We have massively re-worked (and benchmarked) verify_integrity as part
of the HA work (including using a dummy sample of your large DAG
structure provided by Kevin) since the 1.10.4 version, and it is no
longer the bottleneck it once was. From memory this was mostly fixed
around 1.10.12 by improving the queries issued.

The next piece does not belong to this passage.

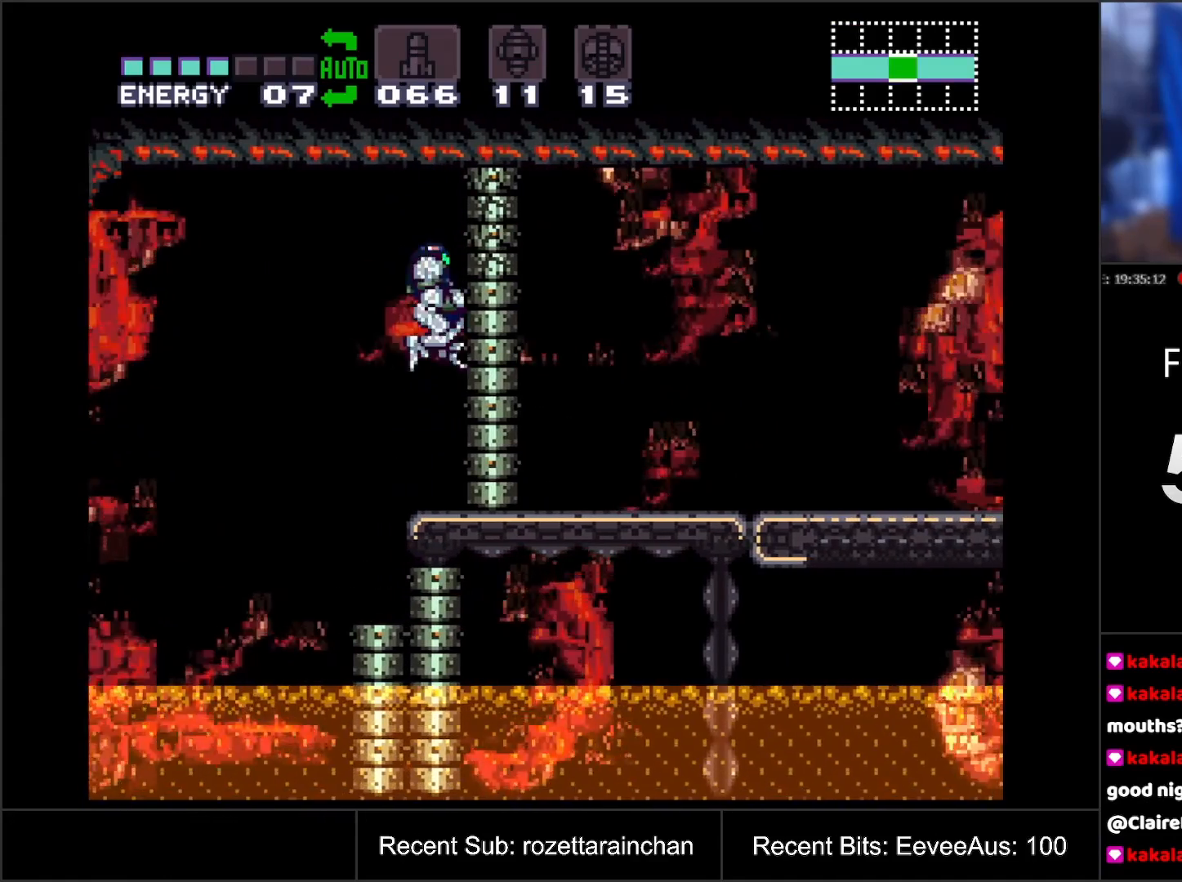
{"buttons": ["B"], "events": [[100, "DPAD_RIGHT", "up"], [250, "B", "down"], [300, "DPAD_DOWN", "down"], [317, "DPAD_DOWN", "up"], [400, "DPAD_DOWN", "down"], [500, "DPAD_DOWN", "up"]]}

We have done performance benchmarks of 1000 concurrent dags with 1000
tasks each and verify_integrity barely showed up on the profile.
-ash
On Thu, Dec 16 2021 at 21:40:47 -0800, Ping Zhang <[email protected]>
wrote:
Hi Airflow community,
While reading the airflow latest main branch, I noticed that the dag
run creation including the ti creation in (verify_integrity) was
moved to the scheduling loop (in the _do_scheduling) from the
`DagFileProcessorManager` loop. I would like to learn more about the
context behind this.
Since in your production (Airbnb), we have a metric to show that this
`verify_integrity` is very expensive for new dag runs, it can take
~47 seconds for our large dag (~20K tasks, we have a few dozen of
dags reaching this number) for a single dag run with aws
db.r5.16xlarge. Even though we have optimized it down to ~17 seconds
(We will open source this soon), it is still very expensive.
This will greatly hurt the scheduling performance and lower the
overall throughput for large clusters. Creating dag runs for all
dags_needing_dagruns in the scheduling loop can exacerbate the
scheduling delay even if NUM_DAGS_PER_DAGRUN_QUERY is configurable.
I would like to chat more about this.
Best wishes
Ping Zhang